What is needed:
Can you recast each line of the records below as a numbered list, leaving out any blank lines?

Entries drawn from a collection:
---+---

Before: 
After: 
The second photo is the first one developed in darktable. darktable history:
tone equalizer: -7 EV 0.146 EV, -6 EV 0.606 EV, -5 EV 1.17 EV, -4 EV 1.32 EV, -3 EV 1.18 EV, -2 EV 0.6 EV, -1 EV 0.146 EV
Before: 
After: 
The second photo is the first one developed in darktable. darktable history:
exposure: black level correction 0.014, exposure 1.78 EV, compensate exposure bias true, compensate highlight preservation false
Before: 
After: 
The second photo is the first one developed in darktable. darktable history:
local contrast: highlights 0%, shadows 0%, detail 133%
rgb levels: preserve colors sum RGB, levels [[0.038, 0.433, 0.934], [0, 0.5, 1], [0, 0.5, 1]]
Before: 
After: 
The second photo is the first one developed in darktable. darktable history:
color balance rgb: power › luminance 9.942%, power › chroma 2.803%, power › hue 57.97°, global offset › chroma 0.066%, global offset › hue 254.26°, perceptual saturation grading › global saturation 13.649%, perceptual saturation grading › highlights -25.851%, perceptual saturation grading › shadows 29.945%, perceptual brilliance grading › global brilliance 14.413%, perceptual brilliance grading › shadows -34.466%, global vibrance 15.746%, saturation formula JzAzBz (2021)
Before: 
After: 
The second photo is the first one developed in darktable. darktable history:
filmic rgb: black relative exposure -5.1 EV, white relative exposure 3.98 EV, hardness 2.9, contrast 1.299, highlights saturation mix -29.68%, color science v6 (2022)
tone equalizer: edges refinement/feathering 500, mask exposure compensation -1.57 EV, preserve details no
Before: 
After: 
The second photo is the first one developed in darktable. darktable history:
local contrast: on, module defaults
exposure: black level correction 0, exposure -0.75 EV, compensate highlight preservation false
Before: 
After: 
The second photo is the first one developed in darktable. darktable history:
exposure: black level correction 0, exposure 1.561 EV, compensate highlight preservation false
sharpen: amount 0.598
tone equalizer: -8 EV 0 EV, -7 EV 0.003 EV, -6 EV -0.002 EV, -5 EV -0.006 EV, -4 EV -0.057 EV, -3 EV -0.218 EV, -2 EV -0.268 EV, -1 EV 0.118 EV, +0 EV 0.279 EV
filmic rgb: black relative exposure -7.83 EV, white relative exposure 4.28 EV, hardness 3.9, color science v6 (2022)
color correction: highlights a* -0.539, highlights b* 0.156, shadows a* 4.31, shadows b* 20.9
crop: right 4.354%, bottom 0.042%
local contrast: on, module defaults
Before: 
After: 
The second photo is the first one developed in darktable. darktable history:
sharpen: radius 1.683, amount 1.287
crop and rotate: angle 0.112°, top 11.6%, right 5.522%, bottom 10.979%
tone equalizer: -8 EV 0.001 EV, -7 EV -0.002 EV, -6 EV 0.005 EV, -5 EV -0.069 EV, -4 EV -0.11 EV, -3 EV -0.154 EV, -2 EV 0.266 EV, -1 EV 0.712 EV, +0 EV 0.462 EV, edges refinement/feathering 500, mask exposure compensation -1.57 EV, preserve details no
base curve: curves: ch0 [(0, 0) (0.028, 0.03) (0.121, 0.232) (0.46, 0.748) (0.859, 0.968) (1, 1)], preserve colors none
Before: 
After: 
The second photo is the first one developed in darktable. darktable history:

---+---

Solution:
1. Before: 
2. After: 
3. The second photo is the first one developed in darktable. darktable history:
4. tone equalizer: -7 EV 0.146 EV, -6 EV 0.606 EV, -5 EV 1.17 EV, -4 EV 1.32 EV, -3 EV 1.18 EV, -2 EV 0.6 EV, -1 EV 0.146 EV
5. Before: 
6. After: 
7. The second photo is the first one developed in darktable. darktable history:
8. exposure: black level correction 0.014, exposure 1.78 EV, compensate exposure bias true, compensate highlight preservation false
9. Before: 
10. After: 
11. The second photo is the first one developed in darktable. darktable history:
12. local contrast: highlights 0%, shadows 0%, detail 133%
13. rgb levels: preserve colors sum RGB, levels [[0.038, 0.433, 0.934], [0, 0.5, 1], [0, 0.5, 1]]
14. Before: 
15. After: 
16. The second photo is the first one developed in darktable. darktable history:
17. color balance rgb: power › luminance 9.942%, power › chroma 2.803%, power › hue 57.97°, global offset › chroma 0.066%, global offset › hue 254.26°, perceptual saturation grading › global saturation 13.649%, perceptual saturation grading › highlights -25.851%, perceptual saturation grading › shadows 29.945%, perceptual brilliance grading › global brilliance 14.413%, perceptual brilliance grading › shadows -34.466%, global vibrance 15.746%, saturation formula JzAzBz (2021)
18. Before: 
19. After: 
20. The second photo is the first one developed in darktable. darktable history:
21. filmic rgb: black relative exposure -5.1 EV, white relative exposure 3.98 EV, hardness 2.9, contrast 1.299, highlights saturation mix -29.68%, color science v6 (2022)
22. tone equalizer: edges refinement/feathering 500, mask exposure compensation -1.57 EV, preserve details no
23. Before: 
24. After: 
25. The second photo is the first one developed in darktable. darktable history:
26. local contrast: on, module defaults
27. exposure: black level correction 0, exposure -0.75 EV, compensate highlight preservation false
28. Before: 
29. After: 
30. The second photo is the first one developed in darktable. darktable history:
31. exposure: black level correction 0, exposure 1.561 EV, compensate highlight preservation false
32. sharpen: amount 0.598
33. tone equalizer: -8 EV 0 EV, -7 EV 0.003 EV, -6 EV -0.002 EV, -5 EV -0.006 EV, -4 EV -0.057 EV, -3 EV -0.218 EV, -2 EV -0.268 EV, -1 EV 0.118 EV, +0 EV 0.279 EV
34. filmic rgb: black relative exposure -7.83 EV, white relative exposure 4.28 EV, hardness 3.9, color science v6 (2022)
35. color correction: highlights a* -0.539, highlights b* 0.156, shadows a* 4.31, shadows b* 20.9
36. crop: right 4.354%, bottom 0.042%
37. local contrast: on, module defaults
38. Before: 
39. After: 
40. The second photo is the first one developed in darktable. darktable history:
41. sharpen: radius 1.683, amount 1.287
42. crop and rotate: angle 0.112°, top 11.6%, right 5.522%, bottom 10.979%
43. tone equalizer: -8 EV 0.001 EV, -7 EV -0.002 EV, -6 EV 0.005 EV, -5 EV -0.069 EV, -4 EV -0.11 EV, -3 EV -0.154 EV, -2 EV 0.266 EV, -1 EV 0.712 EV, +0 EV 0.462 EV, edges refinement/feathering 500, mask exposure compensation -1.57 EV, preserve details no
44. base curve: curves: ch0 [(0, 0) (0.028, 0.03) (0.121, 0.232) (0.46, 0.748) (0.859, 0.968) (1, 1)], preserve colors none
45. Before: 
46. After: 
47. The second photo is the first one developed in darktable. darktable history:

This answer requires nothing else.